She was also found guilty of attempting to murder Ian Wilkinson, Heather’s husband, who survived the meal. It wasn’t disputed that Patterson served the mushrooms or that the pastries killed her guests. The jury was required to decide whether she knew the lunch contained death caps, and if she intended for them to die.
The guilty verdicts, which were required to be unanimous, indicated jurors rejected Patterson’s defence that the presence of the poisonous fungi in the meal was a terrible accident, caused by the mistaken inclusion of foraged mushrooms that she didn’t know were death caps.

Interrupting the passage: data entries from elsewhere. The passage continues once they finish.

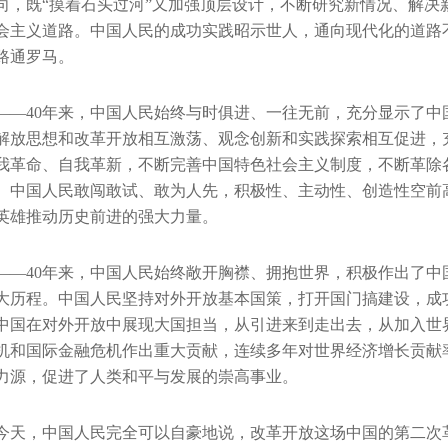
向，既“摸着石头过河”又加强顶层设计，不断研究新情况、解决
会主义道路。中国人民的成功实践昭示世人，通向现代化的道路
路通罗马。
——40年来，中国人民始终与时俱进、一往无前，充分显示了
解放思想和改革开放相互激荡、观念创新和实践探索相互促进，
我革命、自我革新，不断完善中国特色社会主义制度，不断革除
。中国人民敢闯敢试、敢为人先，积极性、主动性、创造性空前高
英雄推动历史前进的强大力量。
——40年来，中国人民始终敞开胸襟、拥抱世界，积极作出了
大历程。中国人民坚持对外开放基本国策，打开国门搞建设，成
中国在对外开放中展现大国担当，从引进来到走出去，从加入世界
机和国际金融危机作出重大贡献，连续多年对世界经济增长贡献率
力源，促进了人类和平与发展的崇高事业。
今天，中国人民完全可以自豪地说，改革开放这场中国的第二次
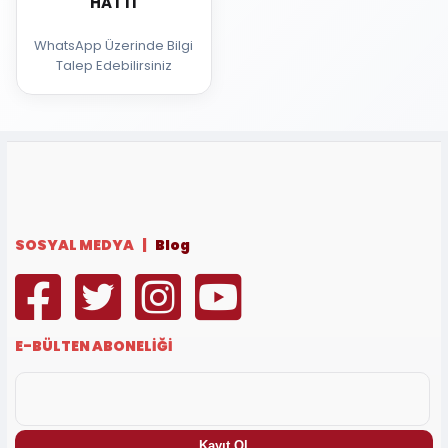
HATTI
WhatsApp Üzerinde Bilgi
Talep Edebilirsiniz
SOSYAL MEDYA |
Blog
E-BÜLTEN ABONELİĞİ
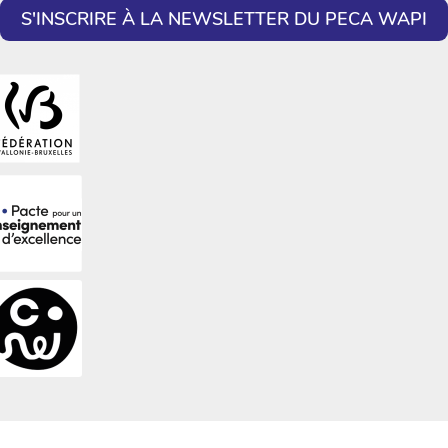
S'INSCRIRE À LA NEWSLETTER DU PECA WAPI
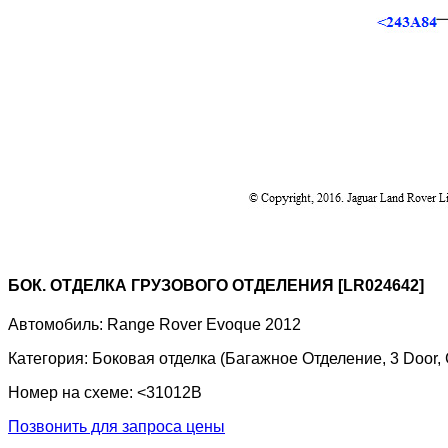
БОК. ОТДЕЛКА ГРУЗОВОГО ОТДЕЛЕНИЯ [LR024642]
Автомобиль:
Range Rover Evoque 2012
Категория:
Боковая отделка (Багажное Отделение, 3 Door
Номер на схеме:
<31012B
Позвонить для запроса цены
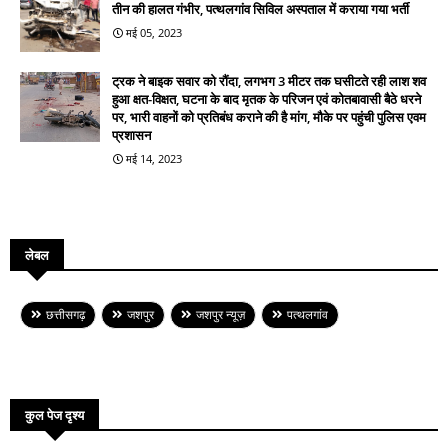
तीन की हालत गंभीर, पत्थलगांव सिविल अस्पताल में कराया गया भर्ती
मई 05, 2023
ट्रक ने बाइक सवार को रौंदा, लगभग 3 मीटर तक घसीटते रही लाश शव
हुआ क्षत-विक्षत, घटना के बाद मृतक के परिजन एवं कोतबावासी बैठे धरने
पर, भारी वाहनों को प्रतिबंध कराने की है मांग, मौके पर पहुंची पुलिस एवम
प्रशासन
मई 14, 2023
लेबल
छत्तीसगढ़
जशपुर
जशपुर न्यूज़
पत्थलगांव
कुल पेज दृश्य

Prosecutors didn’t offer a motive for the killings, but during the trial highlighted strained relations between Patterson and her estranged husband and frustration that she had felt about his parents in the past.
The case turned on the question of whether Patterson meticulously planned a triple murder or accidentally killed three people she loved, including her children’s only surviving grandparents. Her lawyers said she had no reason to do so — she had recently moved to a beautiful new home, was financially comfortable, had sole custody of her children and was due to begin studying for a degree in nursing and midwifery.
But prosecutors suggested Patterson had two faces — the woman who publicly appeared to have a good relationship with her parents-in-law, while her private feelings about them were kept hidden. Her relationship with her estranged husband, Simon Patterson, who was invited to the fatal lunch but didn’t go, deteriorated in the year before the deaths, the prosecution said.